● **YOUR TASK**
What you give back should match the entries below character for character.

─── SUPPLIED RECORDS ───

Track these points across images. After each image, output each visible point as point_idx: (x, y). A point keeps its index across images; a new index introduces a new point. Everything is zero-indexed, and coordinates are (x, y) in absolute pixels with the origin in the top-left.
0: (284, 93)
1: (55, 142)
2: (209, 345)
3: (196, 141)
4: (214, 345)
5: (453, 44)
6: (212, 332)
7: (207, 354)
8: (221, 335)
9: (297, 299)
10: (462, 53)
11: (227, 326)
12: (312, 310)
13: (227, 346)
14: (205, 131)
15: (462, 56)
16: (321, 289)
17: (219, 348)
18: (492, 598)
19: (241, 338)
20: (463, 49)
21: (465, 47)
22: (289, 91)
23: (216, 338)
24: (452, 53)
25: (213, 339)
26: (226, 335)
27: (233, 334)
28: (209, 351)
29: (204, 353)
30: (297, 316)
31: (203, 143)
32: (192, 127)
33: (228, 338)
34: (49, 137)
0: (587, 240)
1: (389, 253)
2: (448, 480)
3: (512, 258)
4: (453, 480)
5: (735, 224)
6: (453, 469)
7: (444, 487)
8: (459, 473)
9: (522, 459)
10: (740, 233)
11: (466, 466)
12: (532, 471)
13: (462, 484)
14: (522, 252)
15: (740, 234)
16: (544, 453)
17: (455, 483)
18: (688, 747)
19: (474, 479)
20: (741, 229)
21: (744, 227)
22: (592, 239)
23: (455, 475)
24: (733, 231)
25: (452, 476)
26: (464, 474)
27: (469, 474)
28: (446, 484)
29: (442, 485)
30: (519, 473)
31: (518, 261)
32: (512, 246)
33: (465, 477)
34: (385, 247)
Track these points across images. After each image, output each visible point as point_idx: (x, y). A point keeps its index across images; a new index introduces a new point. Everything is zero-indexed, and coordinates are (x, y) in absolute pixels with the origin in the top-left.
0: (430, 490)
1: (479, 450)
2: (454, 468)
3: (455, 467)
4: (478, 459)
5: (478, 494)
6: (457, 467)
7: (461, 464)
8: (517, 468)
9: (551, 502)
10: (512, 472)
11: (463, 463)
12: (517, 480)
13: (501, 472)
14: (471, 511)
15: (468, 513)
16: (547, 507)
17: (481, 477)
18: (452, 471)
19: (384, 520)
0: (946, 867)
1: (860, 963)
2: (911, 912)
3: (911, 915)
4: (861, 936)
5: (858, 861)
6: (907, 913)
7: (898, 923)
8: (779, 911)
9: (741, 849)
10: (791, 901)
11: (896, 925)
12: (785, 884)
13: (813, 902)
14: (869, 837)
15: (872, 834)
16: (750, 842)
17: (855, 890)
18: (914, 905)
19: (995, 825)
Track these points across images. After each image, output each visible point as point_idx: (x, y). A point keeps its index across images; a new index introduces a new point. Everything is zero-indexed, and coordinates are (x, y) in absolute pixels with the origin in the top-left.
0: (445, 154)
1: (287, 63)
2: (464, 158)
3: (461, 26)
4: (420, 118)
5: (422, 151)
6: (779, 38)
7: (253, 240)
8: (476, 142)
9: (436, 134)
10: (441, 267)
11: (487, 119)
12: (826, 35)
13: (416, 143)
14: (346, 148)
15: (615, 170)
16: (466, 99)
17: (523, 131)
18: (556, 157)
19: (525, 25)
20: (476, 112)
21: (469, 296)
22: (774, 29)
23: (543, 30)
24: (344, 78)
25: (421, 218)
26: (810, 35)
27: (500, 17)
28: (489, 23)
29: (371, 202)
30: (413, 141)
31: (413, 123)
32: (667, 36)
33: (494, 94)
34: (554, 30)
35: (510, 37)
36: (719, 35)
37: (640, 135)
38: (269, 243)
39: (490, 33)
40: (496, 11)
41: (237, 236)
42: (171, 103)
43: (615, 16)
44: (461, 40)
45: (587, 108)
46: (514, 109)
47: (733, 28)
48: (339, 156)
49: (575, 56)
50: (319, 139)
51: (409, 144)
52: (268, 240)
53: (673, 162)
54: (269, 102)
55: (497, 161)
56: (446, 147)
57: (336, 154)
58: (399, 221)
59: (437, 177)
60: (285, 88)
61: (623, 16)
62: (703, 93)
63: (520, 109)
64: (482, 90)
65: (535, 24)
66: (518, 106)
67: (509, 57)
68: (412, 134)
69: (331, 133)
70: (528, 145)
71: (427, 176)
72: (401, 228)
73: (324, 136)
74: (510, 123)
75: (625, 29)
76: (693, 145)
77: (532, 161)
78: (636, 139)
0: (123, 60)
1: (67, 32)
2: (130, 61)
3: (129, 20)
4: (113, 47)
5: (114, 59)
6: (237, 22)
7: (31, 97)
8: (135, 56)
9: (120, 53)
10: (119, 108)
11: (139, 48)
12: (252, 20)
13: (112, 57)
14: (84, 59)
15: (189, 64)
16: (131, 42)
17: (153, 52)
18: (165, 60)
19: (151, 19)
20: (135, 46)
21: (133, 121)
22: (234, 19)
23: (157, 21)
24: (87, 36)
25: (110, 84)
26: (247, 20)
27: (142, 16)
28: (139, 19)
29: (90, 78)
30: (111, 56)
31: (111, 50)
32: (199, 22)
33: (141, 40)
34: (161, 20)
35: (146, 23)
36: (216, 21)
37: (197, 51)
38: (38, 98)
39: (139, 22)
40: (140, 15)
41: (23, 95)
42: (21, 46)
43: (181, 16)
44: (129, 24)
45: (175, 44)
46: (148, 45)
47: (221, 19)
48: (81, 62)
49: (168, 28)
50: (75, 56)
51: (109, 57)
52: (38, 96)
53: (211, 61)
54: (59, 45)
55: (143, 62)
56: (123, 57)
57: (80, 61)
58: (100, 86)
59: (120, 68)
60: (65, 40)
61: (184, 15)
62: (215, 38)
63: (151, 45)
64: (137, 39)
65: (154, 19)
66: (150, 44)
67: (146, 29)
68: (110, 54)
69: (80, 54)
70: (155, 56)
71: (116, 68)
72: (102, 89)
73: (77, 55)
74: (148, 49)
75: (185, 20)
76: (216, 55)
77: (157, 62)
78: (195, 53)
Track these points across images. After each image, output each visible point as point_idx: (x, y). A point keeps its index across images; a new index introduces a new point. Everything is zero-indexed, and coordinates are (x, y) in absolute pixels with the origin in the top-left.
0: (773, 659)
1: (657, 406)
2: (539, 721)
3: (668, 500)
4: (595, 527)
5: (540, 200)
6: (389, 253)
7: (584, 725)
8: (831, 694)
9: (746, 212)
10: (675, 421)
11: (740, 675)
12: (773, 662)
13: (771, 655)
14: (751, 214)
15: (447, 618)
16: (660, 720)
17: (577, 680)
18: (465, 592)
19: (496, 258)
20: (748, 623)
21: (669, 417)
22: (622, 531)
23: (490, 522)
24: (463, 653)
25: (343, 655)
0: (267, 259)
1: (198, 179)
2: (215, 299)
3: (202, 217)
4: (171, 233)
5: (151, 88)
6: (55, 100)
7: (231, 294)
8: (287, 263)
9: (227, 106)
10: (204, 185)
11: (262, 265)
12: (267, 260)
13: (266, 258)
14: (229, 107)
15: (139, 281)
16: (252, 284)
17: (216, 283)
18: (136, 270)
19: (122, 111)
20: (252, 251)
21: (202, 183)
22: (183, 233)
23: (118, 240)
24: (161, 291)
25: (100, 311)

───

● **REPLY**
Track these points across images. After each image, output each visible point as point_idx: (x, y). A point keeps its index across images; a new index introduces a new point. Everything is zero-indexed, and coordinates are (x, y) in absolute pixels with the origin in the top-left.
0: (284, 93)
1: (55, 142)
2: (209, 345)
3: (196, 141)
4: (214, 345)
5: (453, 44)
6: (212, 332)
7: (207, 354)
8: (221, 335)
9: (297, 299)
10: (462, 53)
11: (227, 326)
12: (312, 310)
13: (227, 346)
14: (205, 131)
15: (462, 56)
16: (321, 289)
17: (219, 348)
18: (492, 598)
19: (241, 338)
20: (463, 49)
21: (465, 47)
22: (289, 91)
23: (216, 338)
24: (452, 53)
25: (213, 339)
26: (226, 335)
27: (233, 334)
28: (209, 351)
29: (204, 353)
30: (297, 316)
31: (203, 143)
32: (192, 127)
33: (228, 338)
34: (49, 137)
0: (587, 240)
1: (389, 253)
2: (448, 480)
3: (512, 258)
4: (453, 480)
5: (735, 224)
6: (453, 469)
7: (444, 487)
8: (459, 473)
9: (522, 459)
10: (740, 233)
11: (466, 466)
12: (532, 471)
13: (462, 484)
14: (522, 252)
15: (740, 234)
16: (544, 453)
17: (455, 483)
18: (688, 747)
19: (474, 479)
20: (741, 229)
21: (744, 227)
22: (592, 239)
23: (455, 475)
24: (733, 231)
25: (452, 476)
26: (464, 474)
27: (469, 474)
28: (446, 484)
29: (442, 485)
30: (519, 473)
31: (518, 261)
32: (512, 246)
33: (465, 477)
34: (385, 247)
Track these points across images. After each image, output each visible point as point_idx: (x, y). A point keeps its index across images; a new index introduces a new point. Everything is zero-indexed, and coordinates are (x, y) in absolute pixels with the origin in the top-left.
0: (430, 490)
1: (479, 450)
2: (454, 468)
3: (455, 467)
4: (478, 459)
5: (478, 494)
6: (457, 467)
7: (461, 464)
8: (517, 468)
9: (551, 502)
10: (512, 472)
11: (463, 463)
12: (517, 480)
13: (501, 472)
14: (471, 511)
15: (468, 513)
16: (547, 507)
17: (481, 477)
18: (452, 471)
19: (384, 520)
0: (946, 867)
1: (860, 963)
2: (911, 912)
3: (911, 915)
4: (861, 936)
5: (858, 861)
6: (907, 913)
7: (898, 923)
8: (779, 911)
9: (741, 849)
10: (791, 901)
11: (896, 925)
12: (785, 884)
13: (813, 902)
14: (869, 837)
15: (872, 834)
16: (750, 842)
17: (855, 890)
18: (914, 905)
19: (995, 825)
Track these points across images. After each image, output each visible point as point_idx: (x, y). A point keeps its index across images; a new index introduces a new point. Everything is zero-indexed, and coordinates are (x, y) in absolute pixels with the origin in the top-left.
0: (445, 154)
1: (287, 63)
2: (464, 158)
3: (461, 26)
4: (420, 118)
5: (422, 151)
6: (779, 38)
7: (253, 240)
8: (476, 142)
9: (436, 134)
10: (441, 267)
11: (487, 119)
12: (826, 35)
13: (416, 143)
14: (346, 148)
15: (615, 170)
16: (466, 99)
17: (523, 131)
18: (556, 157)
19: (525, 25)
20: (476, 112)
21: (469, 296)
22: (774, 29)
23: (543, 30)
24: (344, 78)
25: (421, 218)
26: (810, 35)
27: (500, 17)
28: (489, 23)
29: (371, 202)
30: (413, 141)
31: (413, 123)
32: (667, 36)
33: (494, 94)
34: (554, 30)
35: (510, 37)
36: (719, 35)
37: (640, 135)
38: (269, 243)
39: (490, 33)
40: (496, 11)
41: (237, 236)
42: (171, 103)
43: (615, 16)
44: (461, 40)
45: (587, 108)
46: (514, 109)
47: (733, 28)
48: (339, 156)
49: (575, 56)
50: (319, 139)
51: (409, 144)
52: (268, 240)
53: (673, 162)
54: (269, 102)
55: (497, 161)
56: (446, 147)
57: (336, 154)
58: (399, 221)
59: (437, 177)
60: (285, 88)
61: (623, 16)
62: (703, 93)
63: (520, 109)
64: (482, 90)
65: (535, 24)
66: (518, 106)
67: (509, 57)
68: (412, 134)
69: (331, 133)
70: (528, 145)
71: (427, 176)
72: (401, 228)
73: (324, 136)
74: (510, 123)
75: (625, 29)
76: (693, 145)
77: (532, 161)
78: (636, 139)
0: (123, 60)
1: (67, 32)
2: (130, 61)
3: (129, 20)
4: (113, 47)
5: (114, 59)
6: (237, 22)
7: (31, 97)
8: (135, 56)
9: (120, 53)
10: (119, 108)
11: (139, 48)
12: (252, 20)
13: (112, 57)
14: (84, 59)
15: (189, 64)
16: (131, 42)
17: (153, 52)
18: (165, 60)
19: (151, 19)
20: (135, 46)
21: (133, 121)
22: (234, 19)
23: (157, 21)
24: (87, 36)
25: (110, 84)
26: (247, 20)
27: (142, 16)
28: (139, 19)
29: (90, 78)
30: (111, 56)
31: (111, 50)
32: (199, 22)
33: (141, 40)
34: (161, 20)
35: (146, 23)
36: (216, 21)
37: (197, 51)
38: (38, 98)
39: (139, 22)
40: (140, 15)
41: (23, 95)
42: (21, 46)
43: (181, 16)
44: (129, 24)
45: (175, 44)
46: (148, 45)
47: (221, 19)
48: (81, 62)
49: (168, 28)
50: (75, 56)
51: (109, 57)
52: (38, 96)
53: (211, 61)
54: (59, 45)
55: (143, 62)
56: (123, 57)
57: (80, 61)
58: (100, 86)
59: (120, 68)
60: (65, 40)
61: (184, 15)
62: (215, 38)
63: (151, 45)
64: (137, 39)
65: (154, 19)
66: (150, 44)
67: (146, 29)
68: (110, 54)
69: (80, 54)
70: (155, 56)
71: (116, 68)
72: (102, 89)
73: (77, 55)
74: (148, 49)
75: (185, 20)
76: (216, 55)
77: (157, 62)
78: (195, 53)
Track these points across images. After each image, output each visible point as point_idx: (x, y). A point keeps its index across images; a new index introduces a new point. Everything is zero-indexed, and coordinates are (x, y) in absolute pixels with the origin in the top-left.
0: (773, 659)
1: (657, 406)
2: (539, 721)
3: (668, 500)
4: (595, 527)
5: (540, 200)
6: (389, 253)
7: (584, 725)
8: (831, 694)
9: (746, 212)
10: (675, 421)
11: (740, 675)
12: (773, 662)
13: (771, 655)
14: (751, 214)
15: (447, 618)
16: (660, 720)
17: (577, 680)
18: (465, 592)
19: (496, 258)
20: (748, 623)
21: (669, 417)
22: (622, 531)
23: (490, 522)
24: (463, 653)
25: (343, 655)
0: (267, 259)
1: (198, 179)
2: (215, 299)
3: (202, 217)
4: (171, 233)
5: (151, 88)
6: (55, 100)
7: (231, 294)
8: (287, 263)
9: (227, 106)
10: (204, 185)
11: (262, 265)
12: (267, 260)
13: (266, 258)
14: (229, 107)
15: (139, 281)
16: (252, 284)
17: (216, 283)
18: (136, 270)
19: (122, 111)
20: (252, 251)
21: (202, 183)
22: (183, 233)
23: (118, 240)
24: (161, 291)
25: (100, 311)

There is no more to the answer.